In hindsight, there probably should have been a bit more environmental regulation. Not only would it have prevented widespread pollution, it might have spared the city from becoming a national punch line for every environmental joke.

But that’s ancient history. Today, when an Ohio company wants to build on raw land, there are two governmental bodies looking over its shoulder. The Ohio Environmental Protection Agency and the U.S. Army Corps of Engineers demand strict adherence to environmental regulations affecting undeveloped land. What’s good for the environment, however, adds considerable time and cost to any construction project on wetlands.

“It can take six to nine months dealing with the government before you can even start the project,” says attorney Steven Marrer, a partner at Taft, Stettinius & Hollister LLP in Cleveland. “In some cases, it might not be worth it. You’ll just have to look elsewhere.”

If there is a piece of undeveloped land that’s too perfect to pass up for your next construction project, here are the steps you must follow.

Step One: Get a wetlands delineation survey

Most companies need to hire an environmental consultant to perform this kind of survey, which will determine where wetlands are on the property, how they are configured and their category. The consultant will also serve as a representative when negotiating with the government later in the process.

Step Two: Fill out permits

If the construction project disturbs less than a half-acre of wetlands, your company will not usually need a special permit from U.S. Army Corps of Engineers or the Ohio EPA. If the project will disturb a half-acre or more, you’ll need to complete two permits — a Section 404 Permit for the U.S. Army Corps of Engineers and a Section 401 Permit for the Ohio EPA. Both ensure that your project meets federal and state wetlands regulations.

Step Three: Submit your plans

The wetlands permits require you to submit three versions of your construction project to the government. The first version is your ideal plan. The second is an alternative plan that will disturb fewer wetlands. The third is for the project not to disturb any wetlands.

“The third plan is usually something that can’t exist,” Marrer says. “It would just be too difficult to complete.”

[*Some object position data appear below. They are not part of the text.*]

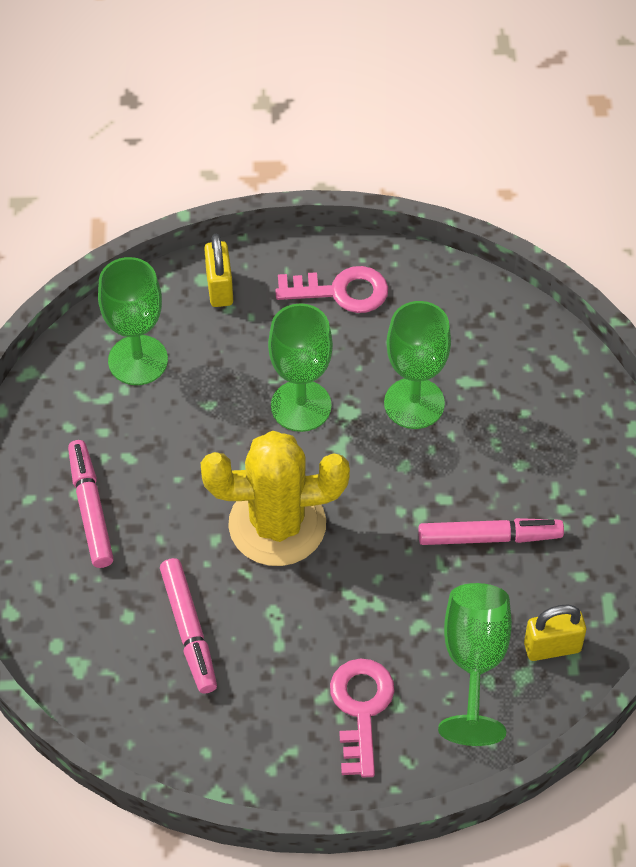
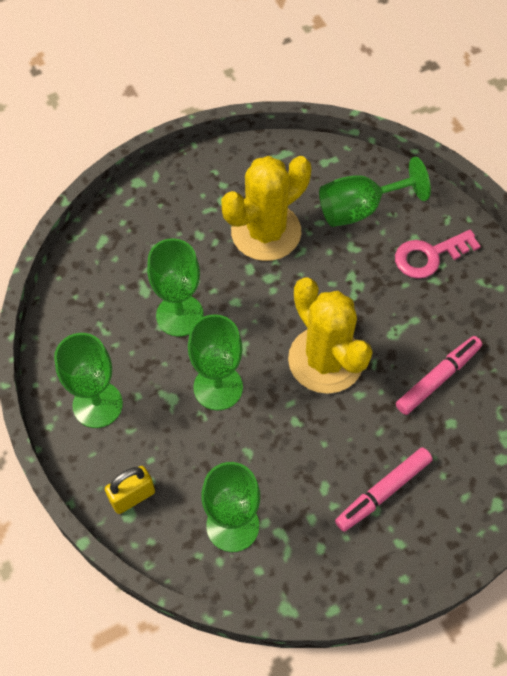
camera: 115 degrees left, 5 degrees up
(341, 291) = (97, 404): pink key -> green goblet
(489, 537) = (266, 232): pink marker -> yellow cactus
(552, 647) = (326, 173): yellow padlock -> none

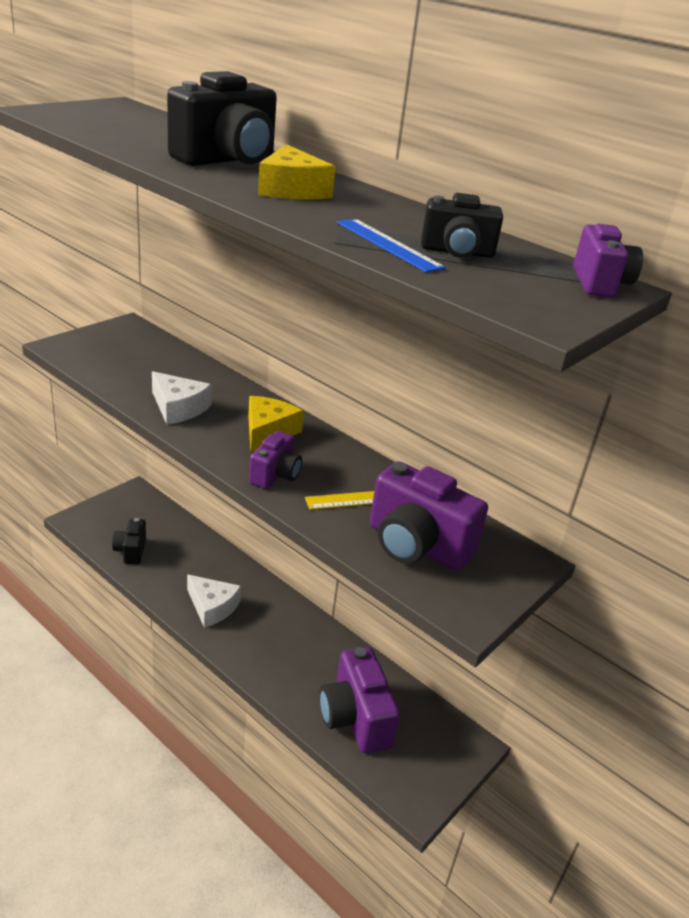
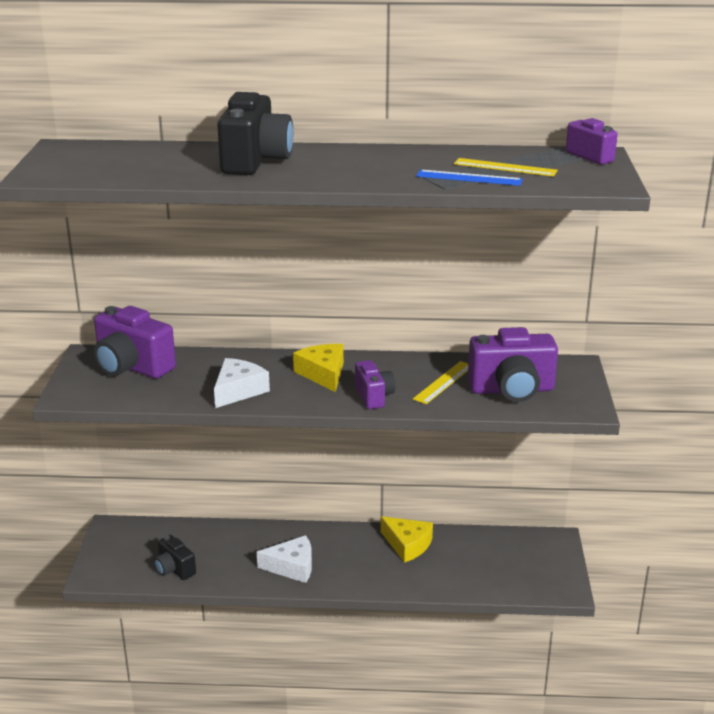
camera: 35 degrees left, 5 degrees down
(178, 408) = (238, 391): white cheese -> white cheese turned 60 degrees counterclockwise
(291, 190) = (342, 166): yellow cheese -> yellow cheese (407, 545)
(355, 718) = (475, 570): purple camera -> purple camera (132, 367)
(457, 252) = (505, 167): black camera -> yellow ruler

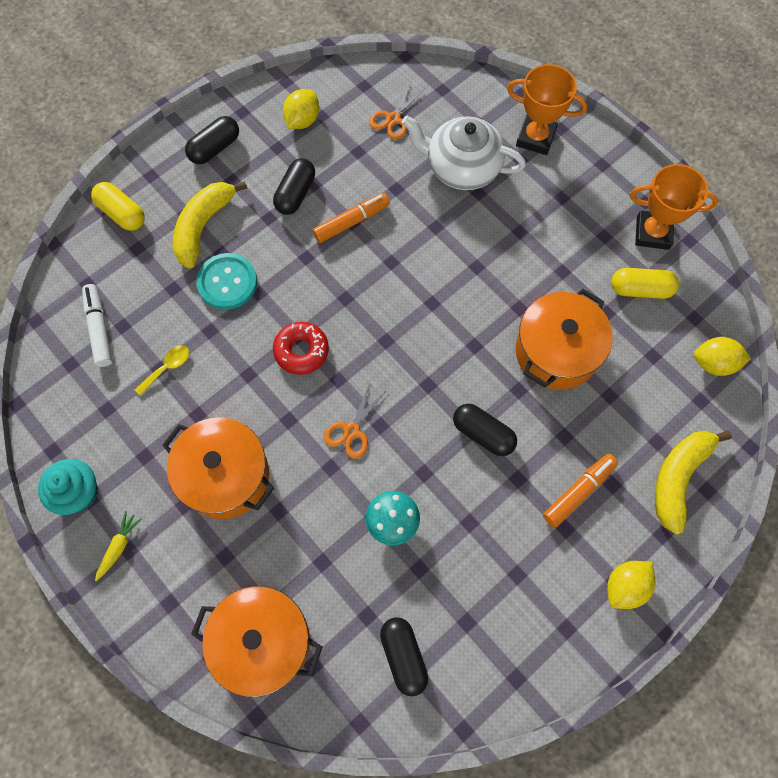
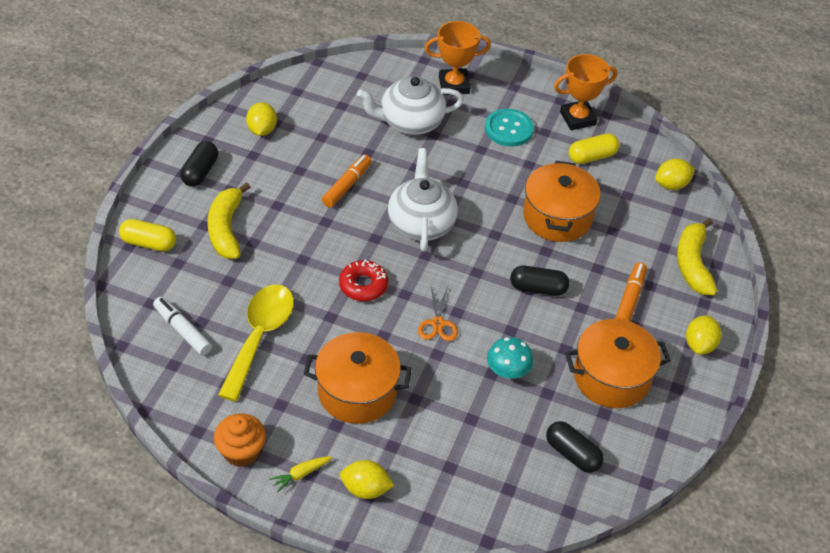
camera: 30 degrees left, 20 degrees down
(79, 493) = (241, 451): turquoise cupcake -> orange cupcake
(119, 546) = (300, 474): yellow carrot -> yellow carrot turned 120 degrees counterclockwise
(167, 368) = (259, 336): yellow spoon -> yellow spoon, size x2.34
(171, 594) = (365, 489): none -> yellow lemon
(227, 282) = (272, 260): turquoise button -> turquoise button (508, 129)
(263, 642) = (460, 490): orange pot -> orange pot (611, 377)
(295, 194) = (289, 181): black capsule -> none
(393, 119) = (335, 106): orange scissors -> none
(403, 299) = (421, 223): none -> white teapot

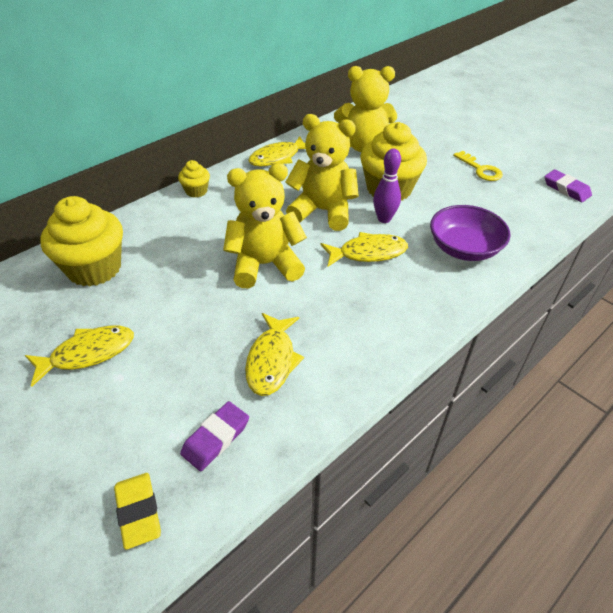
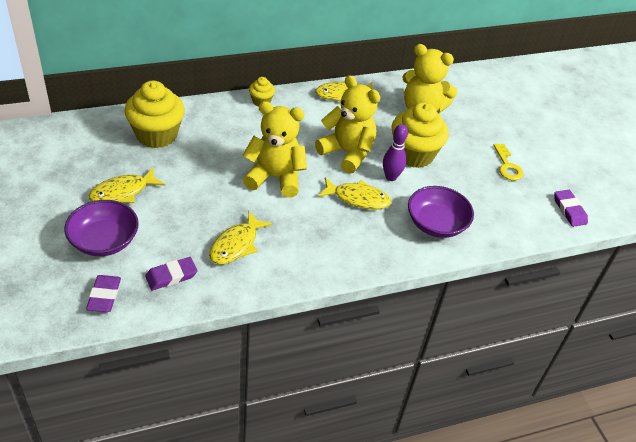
camera: 20 degrees right, 0 degrees up
(88, 353) = (123, 192): yellow fish -> yellow fish turned 150 degrees clockwise
(96, 430) = (104, 241): none -> purple bowl
(138, 512) = (104, 296): yellow eraser -> purple eraser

Once you have the two permits approved, you can start building. How to reach: Taft, Stettinius & Hollister LLP, (216) 241-2838

Categorical denial

There are three categories of protected wetlands.

Category one

These wetlands are very low quality and easily replaceable. You will not need to alter your construction project much, if at all, with this category.

Category two

These wetlands are more closely protected. They might include a water source or plant life that will be more difficult to replace. This category requires a more drastic change to the construction plans.

Category three

You can’t touch these wetlands. They are considered irreplaceable.

There are Wetlands Mitigation Banks, like Trumbull Creek in Ashtabula County, where companies can purchase wetlands as a swap for the wetlands destroyed during building. Once purchased, the lands in a mitigation bank are blocked from development. Prices usually run $20,000 an acre.